Republican presidential frontrunner Donald Trump will call Iran’s Ayatollah ‘Hey baby’!

Washington: US Republican presidential frontrunner Donald Trump would not call Iran’s Ayatollah Ali Khamenei the “Supreme Leader.”

He would also put a stop to US meddling in Middle Eastern affairs because women there “don’t want freedom as evidenced by their desire to wear burkas or niqabs, which cover their faces.”

The real estate mogul and reality TV celebrity held forth on his approach to foreign policy Monday morning in Atkinson, New Hampshire, which holds the first primary to kick off the presidential contest.

“I’ll say, ‘Hey baby, how ya doing?’ I will never call him the Supreme Leader,” Trump told a boisterous audience of about 1,200, according to CBS News.

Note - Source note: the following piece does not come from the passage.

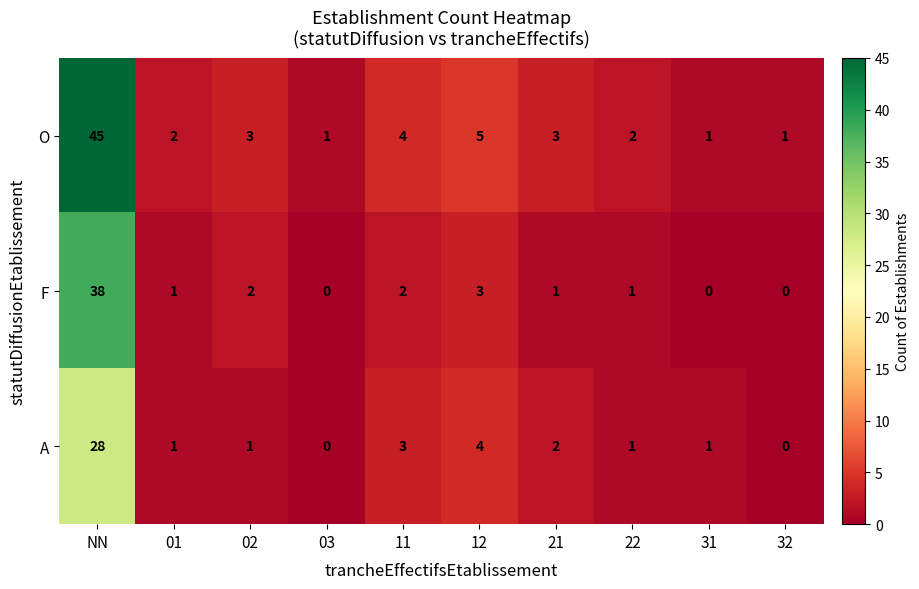

Reading left to right, list all the values displayed in this chart.

O: NN=45	01=2	02=3	03=1	11=4	12=5	21=3	22=2	31=1	32=1
F: NN=38	01=1	02=2	03=0	11=2	12=3	21=1	22=1	31=0	32=0
A: NN=28	01=1	02=1	03=0	11=3	12=4	21=2	22=1	31=1	32=0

“And I’ll get along with him probably. And maybe not. And if he doesn’t get along with me, they got problems. We don’t.”

Turning to the Middle East, Trump said, “With the women over there, they don’t have to wear the you-know-what,” Trump said.

“And then I said, ‘Oh well that makes sense. That’s nice.’ Then, I saw women interviewed. They said, ‘We want to wear them. We’ve worn them for a thousand years. Why would anyone tell us?’ They want to. What the hell are we getting involved for?”

Trump also criticised his Republican rival Ben Carson, a noted neurosurgeon who is polling higher than him in Iowa, another early nominating state.

“I don’t believe those polls actually, because I see the people in Iowa — and I’m going to be there in two days,” Trump said. “But we’re doing really well it’s been great. He’s a nice guy but he’s never going to be able to make deals with China.”

“By the way Carson is lower energy than [Jeb] Bush,” he added. “I don’t get it. I saw him being interviewed. He’s lower energy than Bush. He’s a nice guy….You know, these Chinese negotiators, they come in fierce, fierce. Remember I said, ‘Blood coming out of somebody’s eyes?'” These people really have blood.”

Later at a town hall, hosted by NBC, Trump when asked about his hair said: “It may not be pretty but it’s mine.”

He also said he could relate to average Americans because he has driven a car and eaten at McDonalds.

He also argued that he has encountered adversity throughout his life, relating a story about his father giving him a “small loan of $1 million.”

When the NBC anchor pointed out that a loan of that magnitude didn’t exactly suggest adversity to a lot of people. Trump responded, “You’re right, but a million dollars isn’t very much compared to what I built.”